- **Exercise instructions**:
(1) In the passage on lifetime annuities, when do the payments of a classic lifetime annuity end?
(2) Carry the passage on lifetime annuities forward from its last sentence.

- **Article**:
In its classic form, the lifetime annuity is a series of level, regular income payments made by an insurance company to an annuity holder. The holder purchases this payment stream either with a single premium or with many regular premiums spread out over time. The payments last for the duration of the holder’s life, terminating at death, when all remaining value in the contract reverts to the insurance company.

This arrangement is a mirror image of the classic life-insurance policy, which insures against the holder’s dying prematurely. By making premium payments to the insurance company, the holder eliminates this risk (which would otherwise be borne by those depending on income earned by the holder), substituting instead the cost of the premiums. The lifetime annuity insures against the risk that the holder’s ratio of consumption to wealth will exhaust the latter during the holder’s lifetime. This risk is not to be taken lightly, since nobody can predict how long they will live.

The cost of taking out this insurance, in the form of an annuity, is an implicit one; it is the difference between the lower income received from a lifetime annuity and the higher income available from riskier investments such as stocks and mutual funds. Insurance is the substitution of cost for risk; cost is the highest-valued alternative foregone; risk is variability of possible outcomes. The lifetime annuity eliminates the risk by guaranteeing income for life; the purchase of the annuity forecloses the option of purchasing higher-paying stocks or mutual funds; this foreclosed option is the real economic cost of acquiring the “insurance annuity.”

Additional Insurance Annuities: Death-Benefit and Minimum-Guarantee Features

The classic lifetime annuity implies the forfeiture of remaining value to the insurance company. Perhaps inevitably, annuity holders sought to capture any remaining accrued value in the contract for their heirs. (The notion of accrued contract value stems from the fact that the insurance company invests funds received from annuity contract purchasers. In deferred annuities, this value increases during the accumulation period before being disbursed during the distribution period.) By incurring additional expense, the annuity holder can provide a death benefit to one or more beneficiaries named by the holder.

- **Recorded data**:
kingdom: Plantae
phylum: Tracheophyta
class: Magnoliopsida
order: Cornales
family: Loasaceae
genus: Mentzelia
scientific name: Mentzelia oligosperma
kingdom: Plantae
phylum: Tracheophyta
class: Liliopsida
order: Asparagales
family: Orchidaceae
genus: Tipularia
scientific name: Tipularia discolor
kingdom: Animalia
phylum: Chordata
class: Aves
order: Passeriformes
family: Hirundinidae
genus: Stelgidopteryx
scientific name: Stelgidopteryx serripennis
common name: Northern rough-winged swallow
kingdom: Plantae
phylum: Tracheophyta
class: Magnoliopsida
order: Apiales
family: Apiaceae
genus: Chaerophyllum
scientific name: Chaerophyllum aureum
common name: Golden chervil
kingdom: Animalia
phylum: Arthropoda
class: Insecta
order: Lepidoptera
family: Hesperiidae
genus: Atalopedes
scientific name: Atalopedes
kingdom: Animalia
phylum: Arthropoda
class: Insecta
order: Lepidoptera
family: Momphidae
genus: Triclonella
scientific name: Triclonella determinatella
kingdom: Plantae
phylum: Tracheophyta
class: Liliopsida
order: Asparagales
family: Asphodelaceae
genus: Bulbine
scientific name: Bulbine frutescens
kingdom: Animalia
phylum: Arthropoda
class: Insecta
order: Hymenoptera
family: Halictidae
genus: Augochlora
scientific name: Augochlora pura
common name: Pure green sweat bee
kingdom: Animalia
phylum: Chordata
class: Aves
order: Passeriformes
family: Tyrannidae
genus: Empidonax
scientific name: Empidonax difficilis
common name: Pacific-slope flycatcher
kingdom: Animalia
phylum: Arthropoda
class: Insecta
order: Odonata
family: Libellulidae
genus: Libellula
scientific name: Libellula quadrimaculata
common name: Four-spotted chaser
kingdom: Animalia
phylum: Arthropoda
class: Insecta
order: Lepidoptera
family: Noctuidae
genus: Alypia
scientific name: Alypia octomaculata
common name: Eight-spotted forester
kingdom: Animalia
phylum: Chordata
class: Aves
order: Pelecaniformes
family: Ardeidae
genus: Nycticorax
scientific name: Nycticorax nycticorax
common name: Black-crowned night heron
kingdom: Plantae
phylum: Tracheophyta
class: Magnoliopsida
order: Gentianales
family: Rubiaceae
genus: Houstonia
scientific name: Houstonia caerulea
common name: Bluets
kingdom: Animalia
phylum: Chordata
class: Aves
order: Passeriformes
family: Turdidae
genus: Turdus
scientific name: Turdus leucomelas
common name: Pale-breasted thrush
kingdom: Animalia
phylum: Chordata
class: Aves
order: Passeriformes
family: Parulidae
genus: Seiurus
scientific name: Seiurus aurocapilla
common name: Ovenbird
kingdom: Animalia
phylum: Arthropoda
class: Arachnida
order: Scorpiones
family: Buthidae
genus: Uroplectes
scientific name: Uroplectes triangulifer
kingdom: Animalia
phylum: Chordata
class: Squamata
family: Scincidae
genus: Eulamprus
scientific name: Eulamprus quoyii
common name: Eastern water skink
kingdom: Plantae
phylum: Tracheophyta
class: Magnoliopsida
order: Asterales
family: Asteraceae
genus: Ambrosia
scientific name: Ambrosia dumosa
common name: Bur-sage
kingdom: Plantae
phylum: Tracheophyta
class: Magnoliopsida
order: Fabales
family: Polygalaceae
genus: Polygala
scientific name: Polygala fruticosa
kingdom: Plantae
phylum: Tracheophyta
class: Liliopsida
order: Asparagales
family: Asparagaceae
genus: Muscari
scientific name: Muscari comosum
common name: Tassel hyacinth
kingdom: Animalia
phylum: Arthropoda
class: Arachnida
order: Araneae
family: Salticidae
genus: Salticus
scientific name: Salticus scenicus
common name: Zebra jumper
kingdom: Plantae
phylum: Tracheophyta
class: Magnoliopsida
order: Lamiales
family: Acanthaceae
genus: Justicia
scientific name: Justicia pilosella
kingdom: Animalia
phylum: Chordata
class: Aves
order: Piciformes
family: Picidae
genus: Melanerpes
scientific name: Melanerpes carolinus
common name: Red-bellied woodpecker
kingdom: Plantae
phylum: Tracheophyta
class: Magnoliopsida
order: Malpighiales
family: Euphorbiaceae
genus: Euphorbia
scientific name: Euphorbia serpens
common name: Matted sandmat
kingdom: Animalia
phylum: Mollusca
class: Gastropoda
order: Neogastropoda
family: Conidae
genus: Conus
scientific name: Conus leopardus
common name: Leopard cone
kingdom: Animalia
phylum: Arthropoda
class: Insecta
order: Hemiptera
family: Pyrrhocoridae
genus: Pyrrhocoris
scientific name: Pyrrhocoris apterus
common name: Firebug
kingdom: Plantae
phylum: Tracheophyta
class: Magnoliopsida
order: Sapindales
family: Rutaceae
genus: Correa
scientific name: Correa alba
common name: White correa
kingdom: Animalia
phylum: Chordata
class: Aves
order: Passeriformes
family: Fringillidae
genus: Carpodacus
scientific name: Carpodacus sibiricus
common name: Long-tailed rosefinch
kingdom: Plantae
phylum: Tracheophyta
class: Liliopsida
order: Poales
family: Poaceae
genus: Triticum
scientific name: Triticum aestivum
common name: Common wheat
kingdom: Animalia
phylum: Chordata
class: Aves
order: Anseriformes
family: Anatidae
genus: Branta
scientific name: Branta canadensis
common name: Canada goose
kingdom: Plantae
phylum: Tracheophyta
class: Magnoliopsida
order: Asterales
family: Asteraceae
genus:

- **Responses**:
(1) They end at the holder's death.

(2)
This death benefit is very closely analogous to that provided by life-insurance policies. It is tied to the value of the annuity contract, however, rather than directly to the life-insurance need of the holder. Typically, the minimum death benefit will be the sum of payments made to the annuity or remaining contract value, less any partial withdrawals made by the holder. The value of the benefit presupposes a life-insurance need by the holder; that is the risk being mitigated by the death benefit, which is the insurance feature. The cost is the additional expense borne by the holder in the annuity contract.

Annuities commonly possess various kinds of minimum-guarantees. As retirement products intended to provide income when no employment income is forthcoming, annuities are designed to protect principal and provide a positive return. Hence, fixed annuities provide minimum guarantees for credited interest, the initial interest-rate term and credited income; variable annuities increasingly guarantee minimum withdrawals and income; indexed annuities put a floor under income and reduce index-related variations in credited interest. In all cases, the insurance provided is the reduction in variability of outcomes, which is the risk insured against; the cost is the resulting higher expense built into the contract.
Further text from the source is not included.